WHAT THE EXERCISE ASKS: Your answer must be the exact lines from the one holding "The Broader Impact on Irish Training" through the final line of the records below, both included, and nothing more.

PROVIDED DATA:
******
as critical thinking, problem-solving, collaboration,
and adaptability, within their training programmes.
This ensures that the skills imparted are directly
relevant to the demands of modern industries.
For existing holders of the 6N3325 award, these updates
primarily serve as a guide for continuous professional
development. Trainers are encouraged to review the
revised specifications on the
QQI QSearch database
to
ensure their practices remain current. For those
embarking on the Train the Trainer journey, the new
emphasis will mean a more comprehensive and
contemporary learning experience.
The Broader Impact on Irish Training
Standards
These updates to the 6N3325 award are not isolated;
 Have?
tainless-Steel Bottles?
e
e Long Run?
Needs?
******
SOLUTION:
The Broader Impact on Irish Training
Standards
These updates to the 6N3325 award are not isolated;
 Have?
tainless-Steel Bottles?
e
e Long Run?
Needs?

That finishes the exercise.